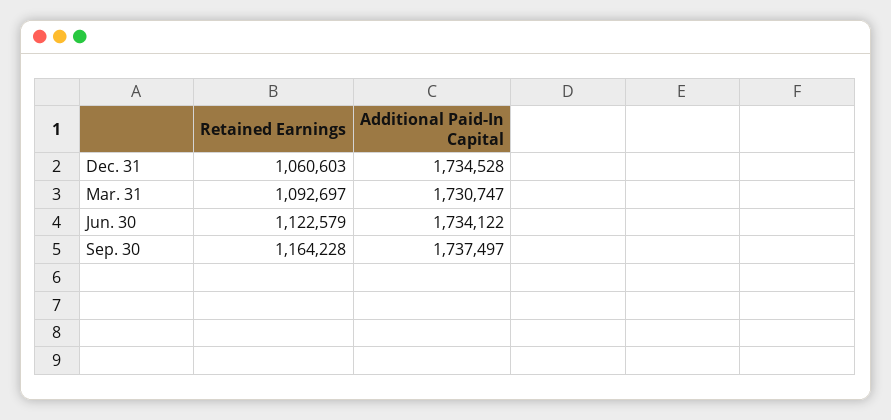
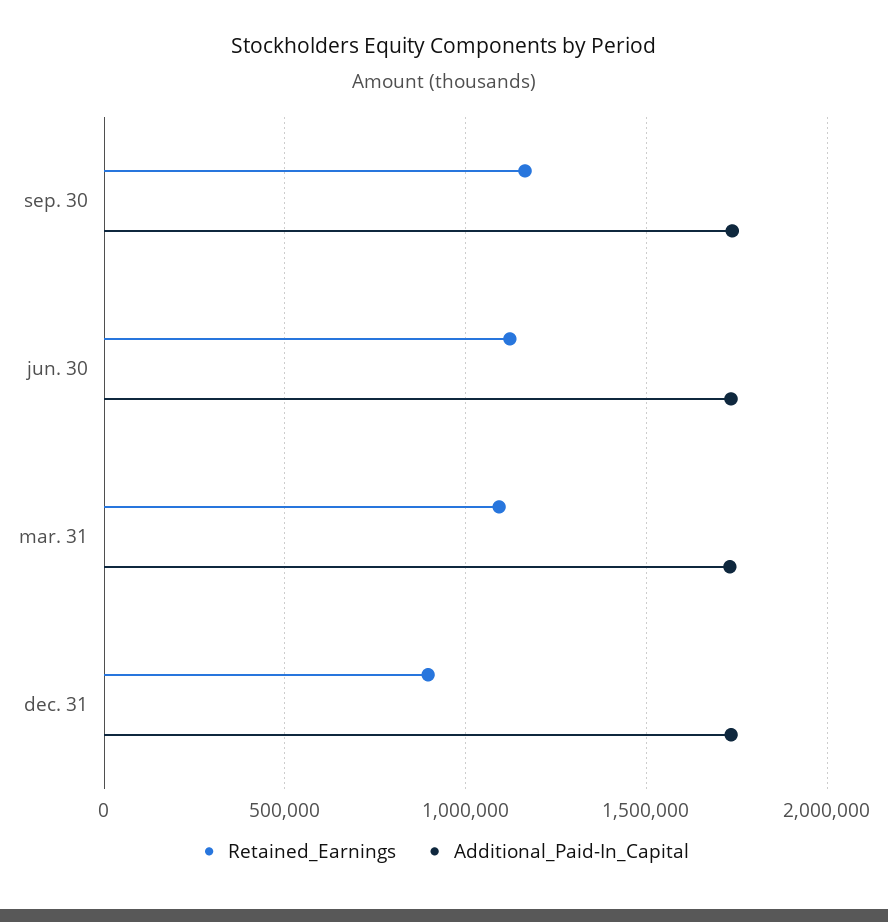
  {
    "Retained Earnings": {
-     "Dec. 31": 1060603,
+     "Dec. 31": 900000,
      "Mar. 31": 1092697,
      "Jun. 30": 1122579,
      "Sep. 30": 1164228
    },
    "Additional Paid-In Capital": {
      "Dec. 31": 1734528,
      "Mar. 31": 1730747,
      "Jun. 30": 1734122,
      "Sep. 30": 1737497
    }
  }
..............................
### WHAT THE TASK REQUIRES
All the material above must be copied exactly, and no picture belongs in the copy.

### RESULT OF THE TASK
  {
    "Retained Earnings": {
-     "Dec. 31": 1060603,
+     "Dec. 31": 900000,
      "Mar. 31": 1092697,
      "Jun. 30": 1122579,
      "Sep. 30": 1164228
    },
    "Additional Paid-In Capital": {
      "Dec. 31": 1734528,
      "Mar. 31": 1730747,
      "Jun. 30": 1734122,
      "Sep. 30": 1737497
    }
  }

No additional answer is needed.